La direction du rétablissement est le désenchevêtrement de l’infrastructure de communication souveraine du contrôle étatique de l’environnement d’information — la reconnaissance qu’une véritable souveraineté dans le pilier de la communication requiert que l’infrastructure opère dans des contraintes constitutionnelles honnêtes au point que la parole d’opposition reste possible. Le substrat que l’Iran retient pour cela inclut la reconnaissance de la tradition poétique persane que la parole authentique requiert une liberté que la verticale politique a continuellement échoué à fournir ; la tradition iranienne équivalente au samizdat (l’appareil de publication clandestin pré-révolution, l’appareil de publication dissident post-révolution) ; le journalisme citoyen iranien de l’ère zhīna-amini que l’appareil smartphone-et-VPN a rendu possible. Les conditions structurelles de la réforme sont absentes dans les conditions contemporaines ; le substrat pour la réforme existe.


11. Culture

L’Iran a produit, sur environ trois millénaires de transmission continue, l’un des accomplissements culturels les plus concentrés qu’une civilisation ait portés. La tradition poétique persane (traitée ci-dessus) opère comme appareil culturel intégré. La tradition musicale persane — l’appareil radif / musique classique persane, le système modal-et-improvisationnel dastgah et avaz, le santur, tar, setar, tonbak, ney et l’appareil instrumental plus large, la tradition vocale avaz opérant avec intégration à l’appareil poétique, le taʿziyeh (la tradition chiite de la pièce de la Passion) comme appareil musico-théâtral — opère comme accomplissement culturel à travers les siècles.

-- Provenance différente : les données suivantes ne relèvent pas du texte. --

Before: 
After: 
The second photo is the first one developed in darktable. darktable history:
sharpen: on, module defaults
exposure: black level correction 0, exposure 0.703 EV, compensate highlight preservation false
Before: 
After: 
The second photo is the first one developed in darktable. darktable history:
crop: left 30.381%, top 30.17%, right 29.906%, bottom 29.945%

La tradition cinématographique iranienne — l’appareil pré-révolution que la Nouvelle Vague persane (Ebrahim Golestan, Sohrab Shahid Saless, Dariush Mehrjui, Bahram Beyzaie, Forough Farrokhzad comme poétesse-et-cinéaste) a développé, l’appareil post-révolution que la Nouvelle Vague iranienne (Abbas Kiarostami, Mohsen Makhmalbaf, Jafar Panahi, Asghar Farhadi, Majid Majidi) a développé à une échelle de reconnaissance internationale malgré les contraintes domestiques, et l’appareil cinématographique iranien contemporain opérant sous contrainte tout en produisant des œuvres — représente l’un des cinémas nationaux les plus importants de la fin du XXe siècle et du début du XXIe siècle. La tradition iranienne Kānūn de littérature pour enfants et d’animation opère à un niveau d’accomplissement.

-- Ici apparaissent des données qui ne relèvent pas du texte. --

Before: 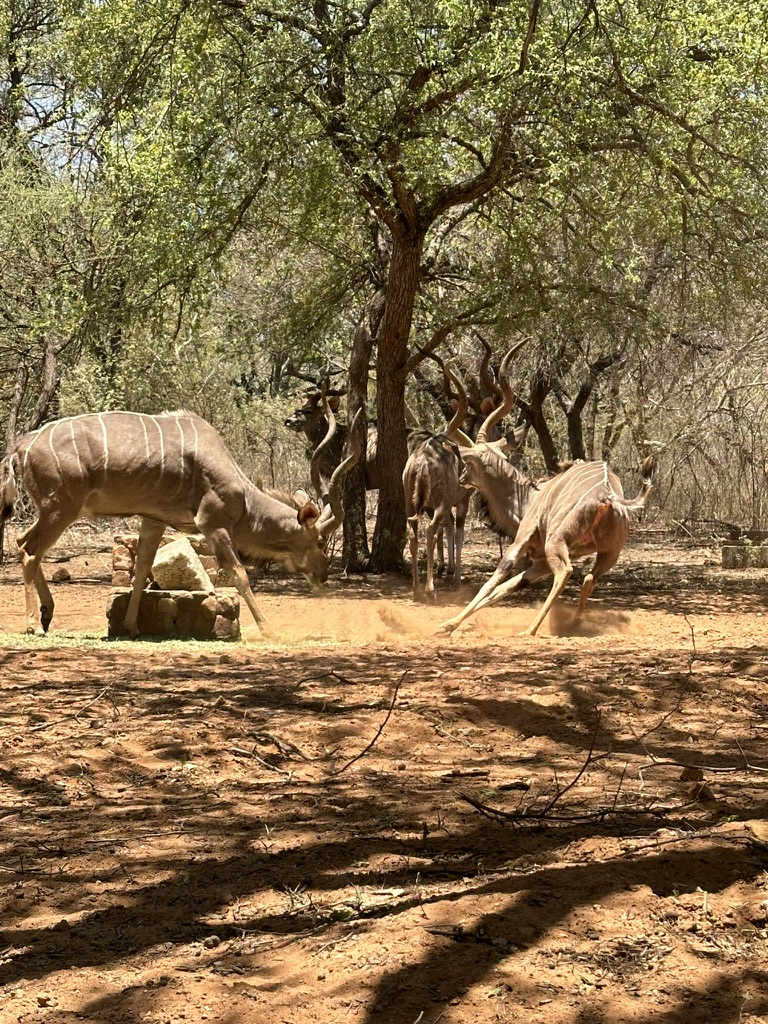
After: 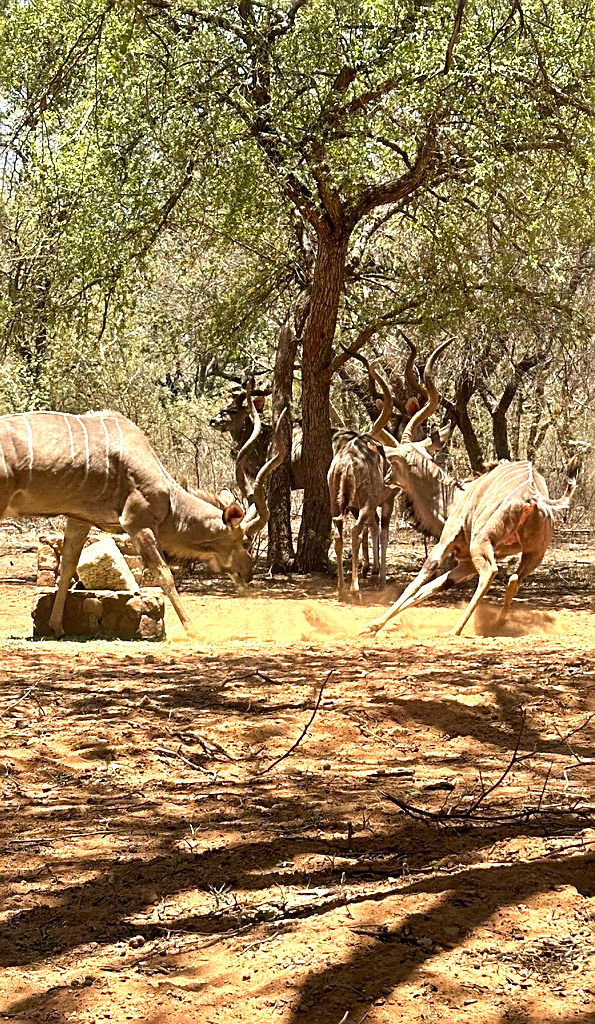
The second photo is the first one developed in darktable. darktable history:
crop: left 9.869%, right 12.654%
exposure: exposure 0.61 EV, compensate highlight preservation false
sharpen: amount 0.536
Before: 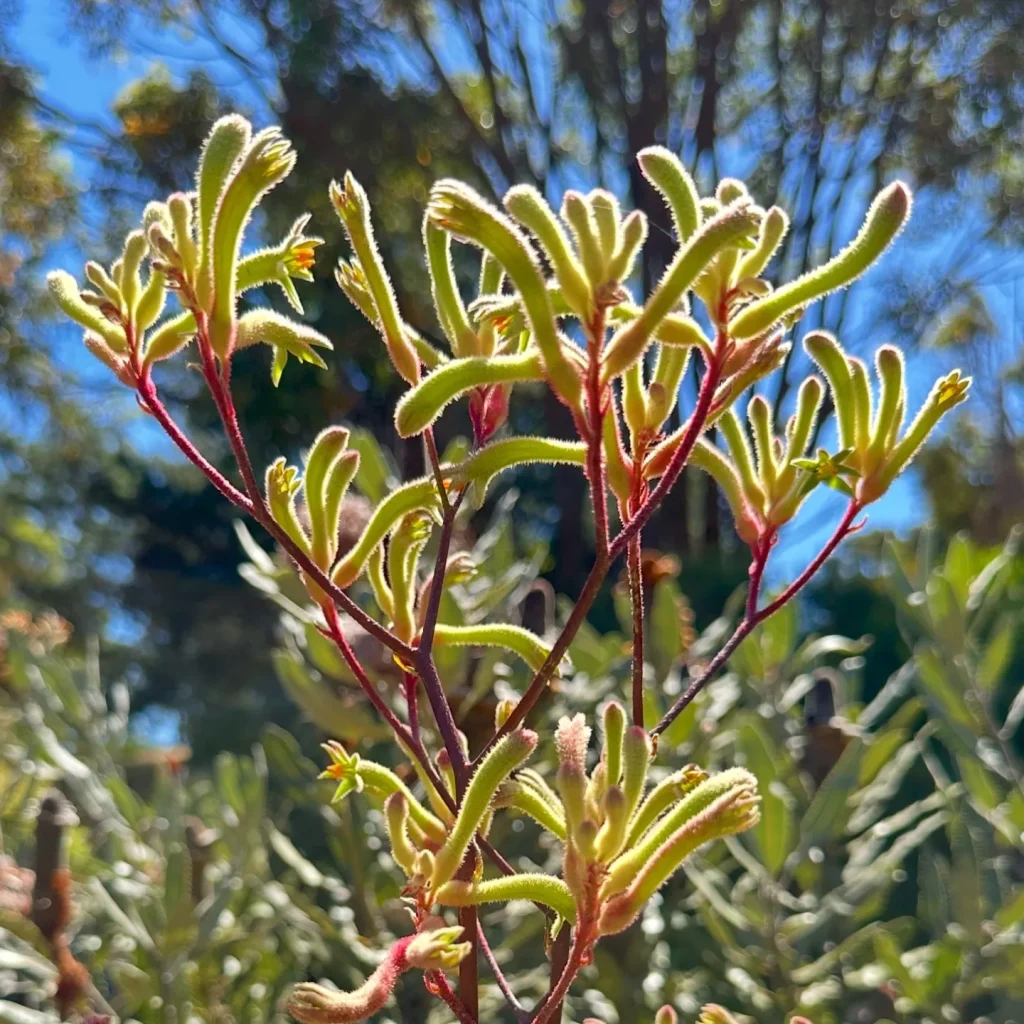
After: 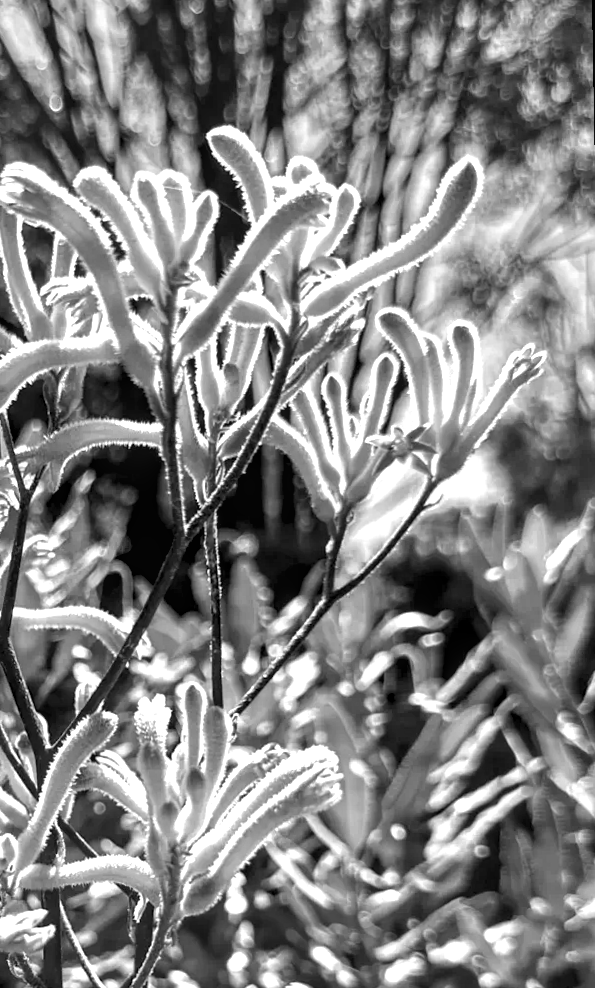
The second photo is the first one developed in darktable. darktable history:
monochrome: on, module defaults
levels: levels [0.182, 0.542, 0.902]
crop: left 41.402%
local contrast: on, module defaults
exposure: black level correction 0, exposure 0.7 EV, compensate exposure bias true, compensate highlight preservation false
color calibration: illuminant custom, x 0.368, y 0.373, temperature 4330.32 K
rotate and perspective: rotation -1°, crop left 0.011, crop right 0.989, crop top 0.025, crop bottom 0.975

L’appareil iranien des arts visuels — la tradition de la peinture miniature persane, la tradition du tapis persan (registre culturel-économique), la tradition de la calligraphie persane (l’écriture Nastaʿlīq, l’appareil calligraphique), la tradition architecturale persane (la Mosquée du Shah / Naghsh-e Jahan à Ispahan comme accomplissement architectural pré-moderne, le Chehel Sotoun, la tradition de la Mosquée du Vendredi à travers les régions persanes, la tradition des jardins que le jardin persan (Bāgh-e Pārsi) a établie comme typologie mondiale) — fournit des accomplissements culturels à travers les domaines.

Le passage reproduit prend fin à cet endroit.